▸ The problem:
Please copy the entries verbatim, starting at the very beginning and ending at the line that contains "filmic rgb: black", with both ends included.
--- start of Supplied material ---
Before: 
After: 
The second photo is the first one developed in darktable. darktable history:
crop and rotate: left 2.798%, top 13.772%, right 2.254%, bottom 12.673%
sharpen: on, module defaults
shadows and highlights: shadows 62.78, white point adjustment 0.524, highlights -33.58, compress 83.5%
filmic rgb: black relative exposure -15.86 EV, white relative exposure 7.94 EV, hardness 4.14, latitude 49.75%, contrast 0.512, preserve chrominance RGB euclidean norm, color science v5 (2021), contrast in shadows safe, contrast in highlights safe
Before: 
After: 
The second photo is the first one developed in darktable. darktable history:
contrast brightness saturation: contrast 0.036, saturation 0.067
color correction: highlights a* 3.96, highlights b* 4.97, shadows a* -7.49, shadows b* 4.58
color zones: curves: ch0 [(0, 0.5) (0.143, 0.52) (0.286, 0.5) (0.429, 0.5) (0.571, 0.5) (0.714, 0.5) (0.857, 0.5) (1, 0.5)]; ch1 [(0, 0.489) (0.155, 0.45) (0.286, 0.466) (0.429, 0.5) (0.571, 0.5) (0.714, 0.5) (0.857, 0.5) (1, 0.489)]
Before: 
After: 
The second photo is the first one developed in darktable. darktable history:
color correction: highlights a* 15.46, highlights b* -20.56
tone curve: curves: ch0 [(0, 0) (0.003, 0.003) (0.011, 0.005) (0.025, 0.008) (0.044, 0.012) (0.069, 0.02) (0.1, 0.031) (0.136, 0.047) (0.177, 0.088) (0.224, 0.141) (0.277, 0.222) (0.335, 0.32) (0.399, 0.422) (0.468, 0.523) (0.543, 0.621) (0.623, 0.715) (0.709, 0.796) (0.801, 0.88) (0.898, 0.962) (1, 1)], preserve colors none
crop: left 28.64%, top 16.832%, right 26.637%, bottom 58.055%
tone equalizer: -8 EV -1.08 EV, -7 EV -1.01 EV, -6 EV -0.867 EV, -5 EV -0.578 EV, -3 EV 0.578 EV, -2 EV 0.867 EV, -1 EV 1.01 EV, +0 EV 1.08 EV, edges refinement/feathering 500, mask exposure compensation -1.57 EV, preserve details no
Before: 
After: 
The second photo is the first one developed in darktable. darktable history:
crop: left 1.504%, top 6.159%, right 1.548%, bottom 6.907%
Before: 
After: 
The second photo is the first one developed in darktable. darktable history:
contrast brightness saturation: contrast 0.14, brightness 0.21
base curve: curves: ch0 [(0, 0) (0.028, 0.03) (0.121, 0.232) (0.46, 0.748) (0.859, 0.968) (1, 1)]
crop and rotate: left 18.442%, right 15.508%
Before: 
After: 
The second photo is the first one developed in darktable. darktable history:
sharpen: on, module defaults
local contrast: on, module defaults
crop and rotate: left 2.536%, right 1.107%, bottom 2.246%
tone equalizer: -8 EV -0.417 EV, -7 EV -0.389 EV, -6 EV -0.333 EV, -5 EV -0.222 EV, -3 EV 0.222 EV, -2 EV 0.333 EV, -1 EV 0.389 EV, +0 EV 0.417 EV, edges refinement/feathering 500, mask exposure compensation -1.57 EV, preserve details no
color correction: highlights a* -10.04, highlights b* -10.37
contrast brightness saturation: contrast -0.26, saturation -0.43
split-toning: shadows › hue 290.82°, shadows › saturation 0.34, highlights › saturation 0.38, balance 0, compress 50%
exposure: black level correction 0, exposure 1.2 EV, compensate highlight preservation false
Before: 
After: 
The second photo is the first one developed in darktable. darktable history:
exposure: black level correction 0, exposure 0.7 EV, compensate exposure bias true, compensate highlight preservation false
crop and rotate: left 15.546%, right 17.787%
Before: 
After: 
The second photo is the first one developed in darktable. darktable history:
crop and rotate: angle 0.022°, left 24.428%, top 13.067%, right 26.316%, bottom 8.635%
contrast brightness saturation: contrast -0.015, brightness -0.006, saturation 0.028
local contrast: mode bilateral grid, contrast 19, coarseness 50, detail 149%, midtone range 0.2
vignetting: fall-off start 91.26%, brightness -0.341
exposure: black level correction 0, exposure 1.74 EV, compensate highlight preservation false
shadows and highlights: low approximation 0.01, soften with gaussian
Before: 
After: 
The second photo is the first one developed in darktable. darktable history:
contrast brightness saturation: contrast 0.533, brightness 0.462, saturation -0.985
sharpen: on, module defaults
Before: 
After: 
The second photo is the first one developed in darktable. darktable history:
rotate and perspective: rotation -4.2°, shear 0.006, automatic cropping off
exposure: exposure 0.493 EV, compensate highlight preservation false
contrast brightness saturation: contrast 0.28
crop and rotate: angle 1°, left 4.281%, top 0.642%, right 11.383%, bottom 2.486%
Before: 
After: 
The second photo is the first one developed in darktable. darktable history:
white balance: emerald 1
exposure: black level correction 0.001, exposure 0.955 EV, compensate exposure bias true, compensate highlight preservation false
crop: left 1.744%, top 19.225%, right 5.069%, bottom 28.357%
--- end of Supplied material ---
▸ Response:
Before: 
After: 
The second photo is the first one developed in darktable. darktable history:
crop and rotate: left 2.798%, top 13.772%, right 2.254%, bottom 12.673%
sharpen: on, module defaults
shadows and highlights: shadows 62.78, white point adjustment 0.524, highlights -33.58, compress 83.5%
filmic rgb: black relative exposure -15.86 EV, white relative exposure 7.94 EV, hardness 4.14, latitude 49.75%, contrast 0.512, preserve chrominance RGB euclidean norm, color science v5 (2021), contrast in shadows safe, contrast in highlights safe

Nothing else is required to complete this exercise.